→ **Task to complete**: Of all the lines below, return only those starting with the line holding "(811, 358) = (440, 425): yellow" and going on through the line holding "camera: 50 degrees left, 0 degrees up", exactly as written.

Top of Records shown

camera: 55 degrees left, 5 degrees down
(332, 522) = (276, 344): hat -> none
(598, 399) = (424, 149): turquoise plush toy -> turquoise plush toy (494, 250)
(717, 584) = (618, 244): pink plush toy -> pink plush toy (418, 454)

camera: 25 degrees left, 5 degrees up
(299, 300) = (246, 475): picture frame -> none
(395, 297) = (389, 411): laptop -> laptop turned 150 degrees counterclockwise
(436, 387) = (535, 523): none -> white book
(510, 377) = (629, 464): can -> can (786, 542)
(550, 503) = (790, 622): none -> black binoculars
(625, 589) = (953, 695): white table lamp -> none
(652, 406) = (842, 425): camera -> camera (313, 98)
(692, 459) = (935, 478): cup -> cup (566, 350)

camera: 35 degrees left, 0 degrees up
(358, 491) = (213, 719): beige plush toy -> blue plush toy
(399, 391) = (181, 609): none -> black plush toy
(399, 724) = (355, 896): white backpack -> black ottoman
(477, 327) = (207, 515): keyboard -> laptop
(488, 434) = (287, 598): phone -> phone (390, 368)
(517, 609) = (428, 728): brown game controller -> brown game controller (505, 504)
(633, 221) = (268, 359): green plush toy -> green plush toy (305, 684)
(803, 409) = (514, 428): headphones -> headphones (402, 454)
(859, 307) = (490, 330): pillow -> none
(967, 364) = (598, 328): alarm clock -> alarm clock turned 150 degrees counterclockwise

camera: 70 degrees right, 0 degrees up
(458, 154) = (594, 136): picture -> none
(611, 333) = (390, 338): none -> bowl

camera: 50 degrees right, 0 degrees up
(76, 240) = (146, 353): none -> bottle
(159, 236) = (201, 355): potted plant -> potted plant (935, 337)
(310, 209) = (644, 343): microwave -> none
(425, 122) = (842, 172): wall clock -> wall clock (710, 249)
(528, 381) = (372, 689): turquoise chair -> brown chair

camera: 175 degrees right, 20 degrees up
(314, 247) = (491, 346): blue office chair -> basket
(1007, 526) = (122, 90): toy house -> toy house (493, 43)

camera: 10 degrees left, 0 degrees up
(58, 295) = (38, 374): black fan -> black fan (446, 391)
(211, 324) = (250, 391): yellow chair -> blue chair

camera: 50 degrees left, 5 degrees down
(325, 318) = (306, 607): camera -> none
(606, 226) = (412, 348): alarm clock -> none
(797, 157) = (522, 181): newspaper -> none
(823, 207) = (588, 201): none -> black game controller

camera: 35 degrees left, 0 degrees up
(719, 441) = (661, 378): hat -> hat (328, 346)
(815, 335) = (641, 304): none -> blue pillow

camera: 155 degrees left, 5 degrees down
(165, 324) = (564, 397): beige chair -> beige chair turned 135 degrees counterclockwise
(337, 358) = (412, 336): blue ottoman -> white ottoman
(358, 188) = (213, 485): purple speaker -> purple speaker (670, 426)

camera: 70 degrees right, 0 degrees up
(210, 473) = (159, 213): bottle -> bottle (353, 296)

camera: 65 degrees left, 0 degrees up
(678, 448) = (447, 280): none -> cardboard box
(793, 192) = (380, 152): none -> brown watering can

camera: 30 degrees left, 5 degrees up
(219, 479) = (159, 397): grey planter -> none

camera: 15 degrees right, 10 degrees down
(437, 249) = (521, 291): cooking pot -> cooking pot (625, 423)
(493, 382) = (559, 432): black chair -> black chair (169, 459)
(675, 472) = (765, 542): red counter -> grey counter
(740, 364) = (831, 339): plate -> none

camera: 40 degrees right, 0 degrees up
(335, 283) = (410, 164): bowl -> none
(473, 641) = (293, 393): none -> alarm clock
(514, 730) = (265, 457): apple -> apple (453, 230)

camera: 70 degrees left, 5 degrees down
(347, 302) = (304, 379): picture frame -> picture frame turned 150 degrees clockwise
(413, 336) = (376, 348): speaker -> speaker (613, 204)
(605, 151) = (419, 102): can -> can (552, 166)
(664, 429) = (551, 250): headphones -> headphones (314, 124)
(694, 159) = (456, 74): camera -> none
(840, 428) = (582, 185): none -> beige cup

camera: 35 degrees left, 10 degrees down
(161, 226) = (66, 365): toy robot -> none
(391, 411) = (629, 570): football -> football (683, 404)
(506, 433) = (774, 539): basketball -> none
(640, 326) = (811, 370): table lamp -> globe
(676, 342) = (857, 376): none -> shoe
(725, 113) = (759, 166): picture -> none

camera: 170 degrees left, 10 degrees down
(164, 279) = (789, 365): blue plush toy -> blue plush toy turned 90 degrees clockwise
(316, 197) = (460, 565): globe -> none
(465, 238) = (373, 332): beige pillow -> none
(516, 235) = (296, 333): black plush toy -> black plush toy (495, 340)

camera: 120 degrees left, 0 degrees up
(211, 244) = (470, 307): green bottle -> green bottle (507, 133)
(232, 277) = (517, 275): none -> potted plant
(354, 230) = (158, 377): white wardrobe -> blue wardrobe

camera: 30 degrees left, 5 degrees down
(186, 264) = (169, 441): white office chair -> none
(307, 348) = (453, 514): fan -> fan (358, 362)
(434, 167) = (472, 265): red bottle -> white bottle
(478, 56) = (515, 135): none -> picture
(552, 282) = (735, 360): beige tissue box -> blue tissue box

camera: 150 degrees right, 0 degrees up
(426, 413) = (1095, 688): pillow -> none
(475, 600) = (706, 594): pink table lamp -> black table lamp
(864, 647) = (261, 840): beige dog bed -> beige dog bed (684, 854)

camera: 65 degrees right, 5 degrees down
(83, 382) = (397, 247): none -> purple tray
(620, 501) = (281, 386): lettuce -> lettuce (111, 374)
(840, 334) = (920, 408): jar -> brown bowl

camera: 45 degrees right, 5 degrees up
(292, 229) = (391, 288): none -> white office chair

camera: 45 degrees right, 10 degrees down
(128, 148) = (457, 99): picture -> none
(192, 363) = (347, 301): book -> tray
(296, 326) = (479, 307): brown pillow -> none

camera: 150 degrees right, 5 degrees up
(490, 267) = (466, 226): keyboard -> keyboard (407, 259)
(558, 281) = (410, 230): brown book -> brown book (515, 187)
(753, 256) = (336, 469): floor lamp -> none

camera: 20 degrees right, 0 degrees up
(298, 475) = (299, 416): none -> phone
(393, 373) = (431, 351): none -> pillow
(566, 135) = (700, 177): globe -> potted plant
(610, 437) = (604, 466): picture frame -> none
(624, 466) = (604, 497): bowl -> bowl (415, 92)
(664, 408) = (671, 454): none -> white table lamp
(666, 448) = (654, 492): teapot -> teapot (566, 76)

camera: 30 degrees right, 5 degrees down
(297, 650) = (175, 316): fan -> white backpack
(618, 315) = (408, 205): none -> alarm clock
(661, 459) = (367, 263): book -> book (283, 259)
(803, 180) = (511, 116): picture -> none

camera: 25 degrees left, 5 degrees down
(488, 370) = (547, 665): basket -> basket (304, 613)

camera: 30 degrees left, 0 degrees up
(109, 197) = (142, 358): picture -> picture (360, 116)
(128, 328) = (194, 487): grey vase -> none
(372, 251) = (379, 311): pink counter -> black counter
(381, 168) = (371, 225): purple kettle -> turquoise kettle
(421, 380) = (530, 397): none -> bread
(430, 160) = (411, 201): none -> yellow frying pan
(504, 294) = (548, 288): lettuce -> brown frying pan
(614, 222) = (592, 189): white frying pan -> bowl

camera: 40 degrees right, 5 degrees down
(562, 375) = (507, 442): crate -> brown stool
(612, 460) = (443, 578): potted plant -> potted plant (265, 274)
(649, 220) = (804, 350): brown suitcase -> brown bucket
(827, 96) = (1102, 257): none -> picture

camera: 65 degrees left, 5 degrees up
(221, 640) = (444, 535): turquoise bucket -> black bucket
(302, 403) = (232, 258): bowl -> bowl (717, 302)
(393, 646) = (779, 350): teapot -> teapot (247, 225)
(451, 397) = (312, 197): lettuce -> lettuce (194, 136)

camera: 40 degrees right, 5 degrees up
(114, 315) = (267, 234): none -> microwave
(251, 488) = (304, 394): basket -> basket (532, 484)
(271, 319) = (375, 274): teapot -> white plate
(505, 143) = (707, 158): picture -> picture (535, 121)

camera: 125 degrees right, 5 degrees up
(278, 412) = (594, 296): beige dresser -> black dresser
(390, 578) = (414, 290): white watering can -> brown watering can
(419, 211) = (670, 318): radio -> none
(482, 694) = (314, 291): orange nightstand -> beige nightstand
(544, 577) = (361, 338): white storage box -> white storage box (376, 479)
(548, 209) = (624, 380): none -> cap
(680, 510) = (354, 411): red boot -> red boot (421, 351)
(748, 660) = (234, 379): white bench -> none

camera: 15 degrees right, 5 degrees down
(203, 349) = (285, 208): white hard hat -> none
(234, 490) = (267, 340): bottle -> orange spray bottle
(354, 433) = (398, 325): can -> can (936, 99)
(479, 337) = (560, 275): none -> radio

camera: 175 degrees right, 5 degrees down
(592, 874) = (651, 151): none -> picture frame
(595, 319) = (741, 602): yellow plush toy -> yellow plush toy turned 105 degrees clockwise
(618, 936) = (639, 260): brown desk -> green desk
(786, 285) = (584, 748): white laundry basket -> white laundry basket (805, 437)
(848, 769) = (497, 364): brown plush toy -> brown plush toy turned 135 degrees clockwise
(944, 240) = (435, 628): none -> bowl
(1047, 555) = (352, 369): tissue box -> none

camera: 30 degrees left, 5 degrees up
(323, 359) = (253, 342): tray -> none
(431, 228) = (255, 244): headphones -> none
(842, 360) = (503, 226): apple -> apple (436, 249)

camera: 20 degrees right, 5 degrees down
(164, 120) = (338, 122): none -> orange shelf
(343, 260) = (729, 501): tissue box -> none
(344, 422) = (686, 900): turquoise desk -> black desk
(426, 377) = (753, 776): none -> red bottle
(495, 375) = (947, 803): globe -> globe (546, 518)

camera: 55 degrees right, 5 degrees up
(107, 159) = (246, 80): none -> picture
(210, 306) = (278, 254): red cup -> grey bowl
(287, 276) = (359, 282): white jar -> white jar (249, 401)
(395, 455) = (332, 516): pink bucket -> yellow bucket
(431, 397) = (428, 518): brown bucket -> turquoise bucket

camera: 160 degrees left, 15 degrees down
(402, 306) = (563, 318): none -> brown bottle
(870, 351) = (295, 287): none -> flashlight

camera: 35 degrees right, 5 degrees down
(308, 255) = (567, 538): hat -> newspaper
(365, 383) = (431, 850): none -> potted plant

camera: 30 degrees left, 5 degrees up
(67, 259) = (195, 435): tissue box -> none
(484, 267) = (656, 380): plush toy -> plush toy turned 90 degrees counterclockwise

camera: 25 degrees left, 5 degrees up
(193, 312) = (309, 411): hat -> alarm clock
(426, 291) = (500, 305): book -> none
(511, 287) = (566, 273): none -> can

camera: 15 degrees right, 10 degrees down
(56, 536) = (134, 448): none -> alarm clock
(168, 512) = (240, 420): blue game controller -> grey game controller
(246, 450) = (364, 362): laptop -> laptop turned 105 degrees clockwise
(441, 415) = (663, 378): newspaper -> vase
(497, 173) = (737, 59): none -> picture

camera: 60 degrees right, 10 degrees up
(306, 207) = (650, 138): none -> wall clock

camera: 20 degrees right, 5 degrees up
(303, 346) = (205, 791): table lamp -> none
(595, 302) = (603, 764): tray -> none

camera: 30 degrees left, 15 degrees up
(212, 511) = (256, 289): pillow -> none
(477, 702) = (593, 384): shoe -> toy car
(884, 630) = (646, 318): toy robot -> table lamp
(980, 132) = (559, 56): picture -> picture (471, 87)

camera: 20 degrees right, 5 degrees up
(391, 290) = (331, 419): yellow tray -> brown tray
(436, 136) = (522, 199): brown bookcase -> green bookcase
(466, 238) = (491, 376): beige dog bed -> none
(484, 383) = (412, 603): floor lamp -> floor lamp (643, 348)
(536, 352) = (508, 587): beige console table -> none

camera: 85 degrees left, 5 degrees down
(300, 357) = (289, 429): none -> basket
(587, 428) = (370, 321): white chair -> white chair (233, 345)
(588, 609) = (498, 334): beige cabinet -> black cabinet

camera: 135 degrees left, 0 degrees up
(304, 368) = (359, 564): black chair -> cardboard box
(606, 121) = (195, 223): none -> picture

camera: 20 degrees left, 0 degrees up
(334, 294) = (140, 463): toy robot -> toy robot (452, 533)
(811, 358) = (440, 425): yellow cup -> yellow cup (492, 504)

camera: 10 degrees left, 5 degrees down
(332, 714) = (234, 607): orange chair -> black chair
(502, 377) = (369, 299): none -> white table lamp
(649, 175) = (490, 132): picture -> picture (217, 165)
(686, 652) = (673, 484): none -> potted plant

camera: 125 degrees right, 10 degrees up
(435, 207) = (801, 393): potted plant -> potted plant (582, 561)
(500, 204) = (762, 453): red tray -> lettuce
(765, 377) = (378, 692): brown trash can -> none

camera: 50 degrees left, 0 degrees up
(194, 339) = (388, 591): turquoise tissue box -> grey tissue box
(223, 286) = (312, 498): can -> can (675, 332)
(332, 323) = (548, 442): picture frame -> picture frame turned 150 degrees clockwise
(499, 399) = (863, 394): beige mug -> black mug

Bottom of Records shown

→ **Completed task**:
(811, 358) = (440, 425): yellow cup -> yellow cup (492, 504)

camera: 10 degrees left, 5 degrees down
(332, 714) = (234, 607): orange chair -> black chair
(502, 377) = (369, 299): none -> white table lamp
(649, 175) = (490, 132): picture -> picture (217, 165)
(686, 652) = (673, 484): none -> potted plant

camera: 125 degrees right, 10 degrees up
(435, 207) = (801, 393): potted plant -> potted plant (582, 561)
(500, 204) = (762, 453): red tray -> lettuce
(765, 377) = (378, 692): brown trash can -> none

camera: 50 degrees left, 0 degrees up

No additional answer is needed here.